Python reliability

Ville Voipio vvoipio at
Mon Oct 10 13:18:28 CEST 2005

In article <434A2F31.6010507 at>, Steven D'Aprano wrote:

> If you have enough hardware grunt, you could think 
> about having three independent processes working in 
> parallel. They vote on their output, and best out of 
> three gets reported back to the user. In other words, 
> only if all three results are different does the device 
> throw its hands up in the air and say "I don't know!"

Ok, I will give you a bit more information, so that the
situation is a bit clearer. (Sorry, I cannot tell you
the exact application.)

The system is a safety system which supervises several
independent measurements (two or more). The measurements
are carried out by independent measurement instruments
which have their independent power supplies, etc.

The application communicates with the independent
measurement instruments thrgough the network. Each
instrument is queried its measurement results and
status information regularly. If the results given
by different instruments differ more than a given
amount, then an alarm is set (relay contacts opened).
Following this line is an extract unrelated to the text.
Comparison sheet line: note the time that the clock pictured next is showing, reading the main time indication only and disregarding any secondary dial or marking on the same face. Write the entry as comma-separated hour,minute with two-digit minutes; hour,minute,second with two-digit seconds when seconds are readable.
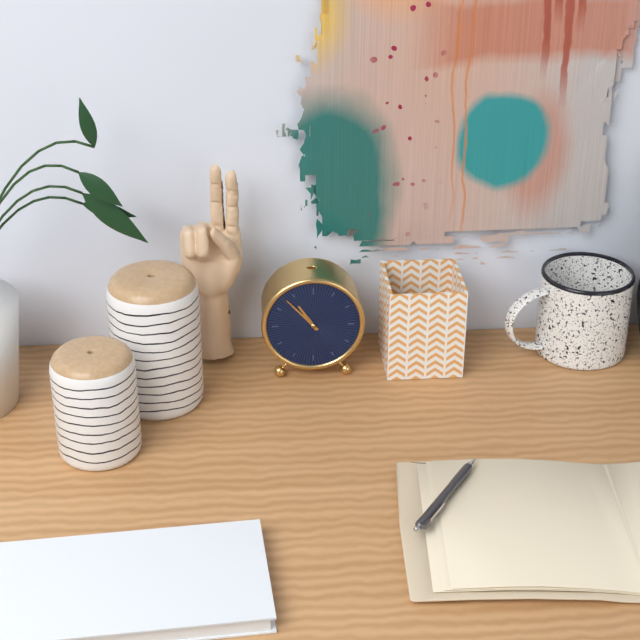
10,53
Naturally, in case of equipment malfunction, the 
alarm is set. This covers a wide range of problems from
errors reported by the instrument to physical failures
or program bugs. 

The system has several weak spots. However, the basic
principle is simple: if anything goes wrong, start
yelling. A false alarm is costly, but not giving the
alarm when required is downright impossible.

I am not building a redundant system with independent
instruments voting. At this point I am trying to minimize
the false alarms. This is why I want to know if Python
is reliable enough to be used in this application.

By the postings I have seen in this thread it seems that
the answer is positive. At least if I do not try 
apply any adventorous programming techniques.